I’ve written up the first half of Sunday at length already. Lunch was bought at the AH supermarket in Rolde, near hunebedden D17 and D18. Because it was still very wet, we went from there straight to the Drents Museum in Assem, which generally has good write-ups. (Though it had a major theft last January.)
Like all Dutch provincial museums, the Drents Museum has some quite stunning art (including the obligatory van Goghs, which are however difficult to photograph). A couple of pieces caught my eye. Here’s “Café Krul”, by Peter Hartwig:

And here’s “Lies with Tarzan book” by Jan Sluijters, one of several paintings of his family members in very different styles. (‘Lies’ was his daughter’s name, it’s not a reference to untruths.)

As I have noted elsewhere, there are also some nice artistic portrayals of the province’s main attraction.


The Drents Museum is also home to, I kid you not, the world’s oldest known boat, the Pesse canoe, believed to date from 8000 BC and therefore twice as old as the hunebedden.

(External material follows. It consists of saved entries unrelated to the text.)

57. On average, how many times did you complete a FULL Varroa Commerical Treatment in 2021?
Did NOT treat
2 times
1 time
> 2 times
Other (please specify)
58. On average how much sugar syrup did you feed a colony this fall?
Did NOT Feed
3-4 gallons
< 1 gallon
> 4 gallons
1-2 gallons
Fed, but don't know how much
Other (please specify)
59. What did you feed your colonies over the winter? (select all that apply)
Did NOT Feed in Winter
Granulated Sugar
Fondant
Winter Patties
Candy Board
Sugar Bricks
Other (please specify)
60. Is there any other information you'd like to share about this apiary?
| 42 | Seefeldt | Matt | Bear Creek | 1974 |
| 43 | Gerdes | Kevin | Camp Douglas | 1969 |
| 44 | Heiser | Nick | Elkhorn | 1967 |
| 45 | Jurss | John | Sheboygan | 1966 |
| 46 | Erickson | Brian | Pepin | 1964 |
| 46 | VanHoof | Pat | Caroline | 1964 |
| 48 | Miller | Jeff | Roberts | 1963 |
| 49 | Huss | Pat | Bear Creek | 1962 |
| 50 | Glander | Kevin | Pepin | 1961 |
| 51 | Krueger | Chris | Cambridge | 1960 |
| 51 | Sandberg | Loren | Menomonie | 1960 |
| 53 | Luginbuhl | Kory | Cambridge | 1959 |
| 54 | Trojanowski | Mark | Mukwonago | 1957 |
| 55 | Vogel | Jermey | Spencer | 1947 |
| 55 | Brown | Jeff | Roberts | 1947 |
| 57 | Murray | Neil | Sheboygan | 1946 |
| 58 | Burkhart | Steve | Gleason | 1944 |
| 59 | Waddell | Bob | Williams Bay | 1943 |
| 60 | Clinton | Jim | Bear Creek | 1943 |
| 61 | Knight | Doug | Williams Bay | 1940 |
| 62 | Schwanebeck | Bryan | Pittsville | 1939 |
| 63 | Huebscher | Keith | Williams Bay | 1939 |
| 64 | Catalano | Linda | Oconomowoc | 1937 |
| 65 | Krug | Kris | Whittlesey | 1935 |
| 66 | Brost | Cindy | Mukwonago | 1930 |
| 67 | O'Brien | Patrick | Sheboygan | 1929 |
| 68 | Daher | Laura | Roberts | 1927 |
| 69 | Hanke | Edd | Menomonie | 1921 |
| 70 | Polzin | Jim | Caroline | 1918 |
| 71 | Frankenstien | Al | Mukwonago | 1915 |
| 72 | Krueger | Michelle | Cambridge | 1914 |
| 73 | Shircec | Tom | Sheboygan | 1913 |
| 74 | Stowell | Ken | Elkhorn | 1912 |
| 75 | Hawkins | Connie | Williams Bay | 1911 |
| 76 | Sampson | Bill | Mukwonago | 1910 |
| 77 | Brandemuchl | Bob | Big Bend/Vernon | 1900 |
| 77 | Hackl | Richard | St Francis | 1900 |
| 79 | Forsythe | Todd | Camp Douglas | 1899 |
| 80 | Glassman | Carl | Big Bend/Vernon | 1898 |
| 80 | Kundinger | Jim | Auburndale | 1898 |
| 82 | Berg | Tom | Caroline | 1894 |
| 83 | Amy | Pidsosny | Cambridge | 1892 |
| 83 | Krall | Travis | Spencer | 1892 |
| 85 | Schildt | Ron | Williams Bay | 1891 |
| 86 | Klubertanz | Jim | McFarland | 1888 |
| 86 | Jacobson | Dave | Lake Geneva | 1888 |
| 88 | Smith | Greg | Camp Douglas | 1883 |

The museum also has several preserved bog bodies, all dating from the Iron Age, the most moving of which is the Yde girl, strangled at sixteen and given to the gods of the marsh. I did not photograph her; it seemed disrespectful. There is a thoughtful audio narration of the exhibit.
I must say that I came to Drenthe somewhat cynically, noting that one of the other main attractions of the province is a house where Vincent van Gogh lived for all of two months in 1883, now a museum, and that otherwise there is not much to see (an outraged Drentenaar friend also cites Westerbork). But both the Drents Museum and the Hunebed Centre 20 km away really impressed me with their attractive and interactive exhibits; and as the sunlight spilled over the flat fields through the rain clouds, I could understand how van Gogh must have been inspired by the interplay of colour and visual texture. I would happily go back. (Also there are still 48 hunebedden to explore.)
Having said that, the Drents Museum’s Café Pingo provided us with the one truly unpleasant catering experience of the trip, as staff ignored us at length even though it was far from full.
Sunday dinner: the Kaap Steendam restaurant, within walking distance of the AirBnB, with a very nice view over the Schildmeer.
On Monday we took a slow journey home, stopping for lunch in Deventer with A, who au paired for us back in 2002, and her other half M. I attempted to re-take one of the 2002 photos of F and A; while I didn’t really succeed, it’s fairly clear that one of them has changed more than the other.


The more recent of those two photos was taken in De Buren van Schimmelpenninck, where we had a very nice lunch. I introduced F to the concept of the uitsmijter.

I had briefly visited Deventer in 1985, but only to go to the cinema while staying with a friend in nearby Raalte. (Police Academy 2, if I remember correctly.) Appropriately perhaps, here’s a sculpture of a nineteenth-century jailbreak from the former women’s prison, now an English-style tearoom.

Deventer is full of lovely old buildings, but the streets were also filled with amusement rides for the Whit Monday kermis.

An unexpected attraction – supposedly the oldest stone house in the Netherlands, dating to the 12th century.

Otherwise most things were closed because of the public holiday, so we’ll just have to go back.
We had one more stop on our way home, at the war cemetery in Venray, but that deserves another post.